• [TASK DIRECTIONS]:
Which of the lines below contain the word "gramas", matching its case exactly? Copy each of those lines in full.

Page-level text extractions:
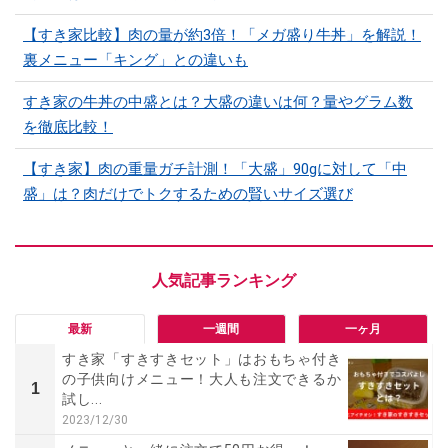
【すき家比較】肉の量が約3倍！「メガ盛り牛丼」を解説！
裏メニュー「キング」との違いも
すき家の牛丼の中盛とは？大盛の違いは何？量やグラム数
を徹底比較！
【すき家】肉の重量ガチ計測！「大盛」90gに対して「中
盛」は？肉だけでトクするための賢いサイズ選び
最新
一週間
一ヶ月
すき家「すきすきセット」はおもちゃ付き
の子供向けメニュー！大人も注文できるか
1
試し...
2023/12/30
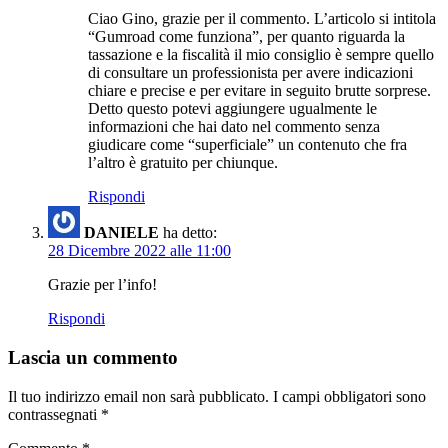
Ciao Gino, grazie per il commento. L’articolo si intitola
“Gumroad come funziona”, per quanto riguarda la
tassazione e la fiscalità il mio consiglio è sempre quello
di consultare un professionista per avere indicazioni
chiare e precise e per evitare in seguito brutte sorprese.
Detto questo potevi aggiungere ugualmente le
informazioni che hai dato nel commento senza
giudicare come “superficiale” un contenuto che fra
l’altro è gratuito per chiunque.
Rispondi
DANIELE
ha detto:
28 Dicembre 2022 alle 11:00
Grazie per l’info!
Rispondi
Lascia un commento
Il tuo indirizzo email non sarà pubblicato.
I campi obbligatori sono
contrassegnati
*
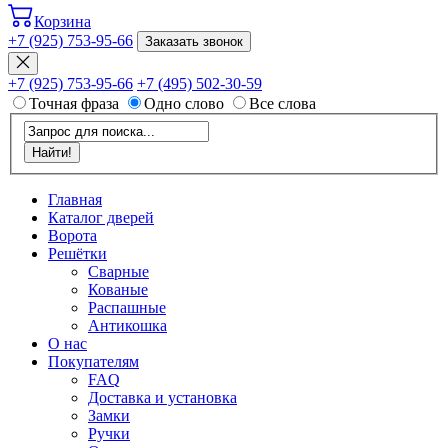
Корзина
+7 (925) 753-95-66
Заказать звонок
+7 (925) 753-95-66
+7 (495) 502-30-59
Точная фраза
Одно слово
Все слова
Главная
Каталог дверей
Ворота
Решётки
Сварные
Кованые
Распашные
Антикошка
О нас
Покупателям
FAQ
Доставка и установка
Замки
Ручки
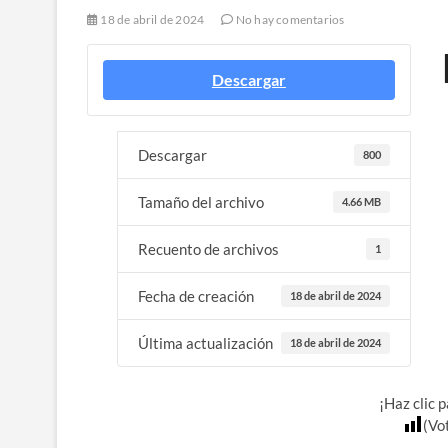
18 de abril de 2024
No hay comentarios
Descargar
Descargar
800
Tamaño del archivo
4.66 MB
Recuento de archivos
1
Fecha de creación
18 de abril de 2024
Última actualización
18 de abril de 2024
¡Haz clic 
(Vo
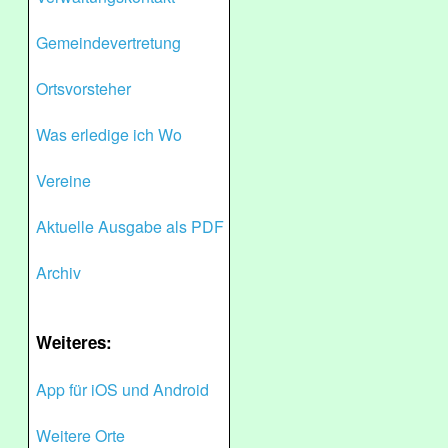
Gemeindevertretung
Ortsvorsteher
Was erledige ich Wo
Vereine
Aktuelle Ausgabe als PDF
Archiv
Weiteres:
App für iOS und Android
Weitere Orte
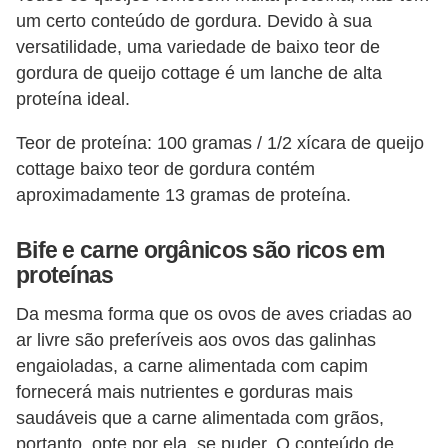
um certo conteúdo de gordura. Devido à sua
versatilidade, uma variedade de baixo teor de
gordura de queijo cottage é um lanche de alta
proteína ideal.
Teor de proteína: 100 gramas / 1/2 xícara de queijo
cottage baixo teor de gordura contém
aproximadamente 13 gramas de proteína.
Bife e carne orgânicos são ricos em
proteínas
Da mesma forma que os ovos de aves criadas ao
ar livre são preferíveis aos ovos das galinhas
engaioladas, a carne alimentada com capim
fornecerá mais nutrientes e gorduras mais
saudáveis ​​que a carne alimentada com grãos,
portanto, opte por ela, se puder. O conteúdo de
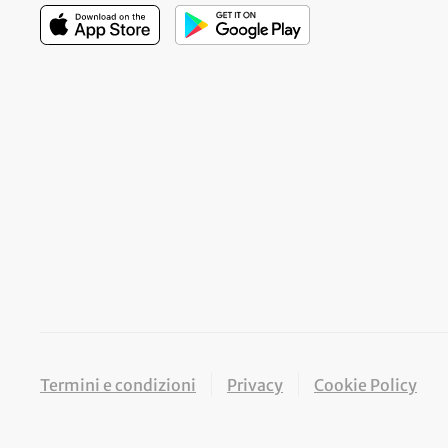
Termini e condizioni
Privacy
Cookie Policy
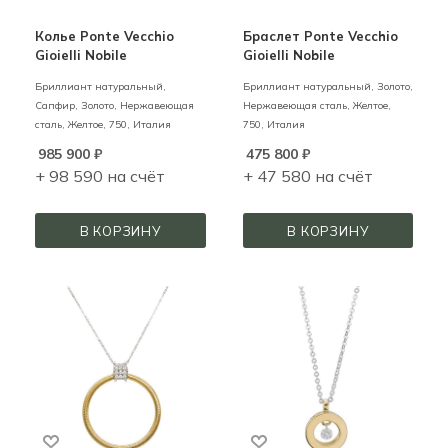
Колье Ponte Vecchio
Браслет Ponte Vecchio
Gioielli Nobile
Gioielli Nobile
Бриллиант натуральный,
Бриллиант натуральный,
Золото,
Сапфир,
Золото, Нержавеющая
Нержавеющая сталь,
Желтое,
сталь,
Желтое,
750,
Италия
750,
Италия
985 900
₽
475 800
₽
+ 98 590 на счёт
+ 47 580 на счёт
В КОРЗИНУ
В КОРЗИНУ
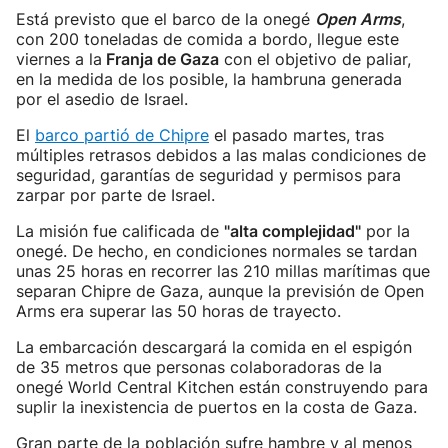
Está previsto que el barco de la onegé
Open Arms
,
con 200 toneladas de comida a bordo, llegue este
viernes a la
Franja de Gaza
con el objetivo de paliar,
en la medida de los posible, la hambruna generada
por el asedio de Israel.
El
barco partió de Chipre
el pasado martes, tras
múltiples retrasos debidos a las malas condiciones de
seguridad, garantías de seguridad y permisos para
zarpar por parte de Israel.
La misión fue calificada de
"alta complejidad"
por la
onegé. De hecho, en condiciones normales se tardan
unas 25 horas en recorrer las 210 millas marítimas que
separan Chipre de Gaza, aunque la previsión de Open
Arms era superar las 50 horas de trayecto.
La embarcación descargará la comida en el espigón
de 35 metros que personas colaboradoras de la
onegé World Central Kitchen están construyendo para
suplir la inexistencia de puertos en la costa de Gaza.
Gran parte de la población sufre hambre y al menos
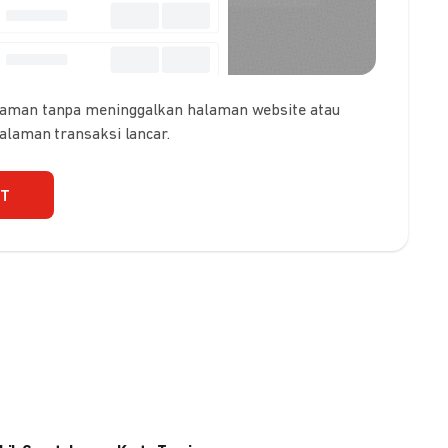
 aman tanpa meninggalkan halaman website atau
galaman transaksi lancar.
UT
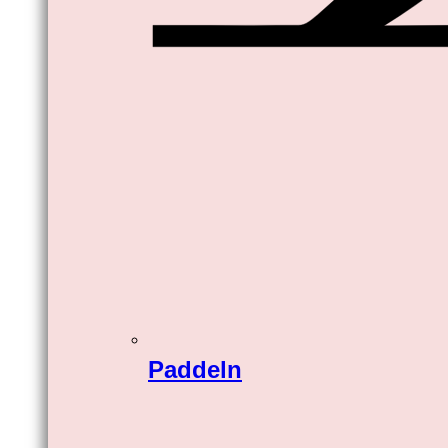
Paddeln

• [YOUR SOLUTION]:
Teor de proteína: 100 gramas / 1/2 xícara de queijo
aproximadamente 13 gramas de proteína.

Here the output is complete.